As fact finder, the commission was entitled to accept claimant’s testimony and to reject the contrary testimony of his supervisors regarding whether the light-duty job offered by employer exceeded his restrictions. It is well settled that credibility determinations are within the fact finder’s exclusive purview. Goodyear Tire & Rubber Co. v. Pierce, 5

Va. App. 374, 381, 363 S.E.2d 433, 437 (1987). In light of claimant’s testimony, coupled with Dr. Stratkus’ medical records and opinions, we cannot find as a matter of law that employer’s evidence sustained its burden of proving it made a bona fide offer of selective employment to claimant.

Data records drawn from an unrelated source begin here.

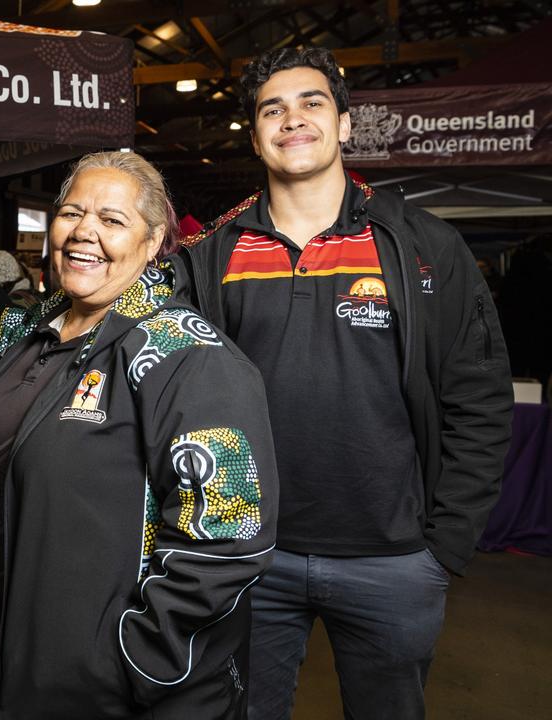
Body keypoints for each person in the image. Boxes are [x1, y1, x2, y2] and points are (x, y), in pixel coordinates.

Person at [176, 47, 513, 720]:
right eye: (273, 109)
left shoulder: (422, 246)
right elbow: (179, 392)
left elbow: (478, 397)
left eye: (312, 103)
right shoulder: (215, 255)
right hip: (253, 559)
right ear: (253, 133)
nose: (291, 119)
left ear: (346, 124)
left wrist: (443, 545)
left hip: (393, 560)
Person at [0, 151, 278, 719]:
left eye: (112, 220)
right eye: (71, 213)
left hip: (106, 688)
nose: (83, 232)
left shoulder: (189, 356)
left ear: (153, 239)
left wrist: (130, 661)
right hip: (8, 658)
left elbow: (230, 541)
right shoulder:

III. Refusal of Selective Employment

Because we affirm the commission’s ruling that employer failed to prove it made a bona fide offer of selective employment to claimant, we need not address employer’s Question Presented III as to whether claimant unjustifiably refused selective employment.

IV. Marketing

Because we affirm the commission’s ruling that claimant was entitled to a de facto award, we also affirm the commission’s ruling that claimant had no duty to market his residual work capacity. See McGuinn, 5 Va. App. at 271, 362 S.E.2d at 190.

For these reasons, we affirm the commission’s decision.

Affirmed.


FOOTNOTES:

[1]* Pursuant to Code ??17.1-413, this opinion is not designated for publication.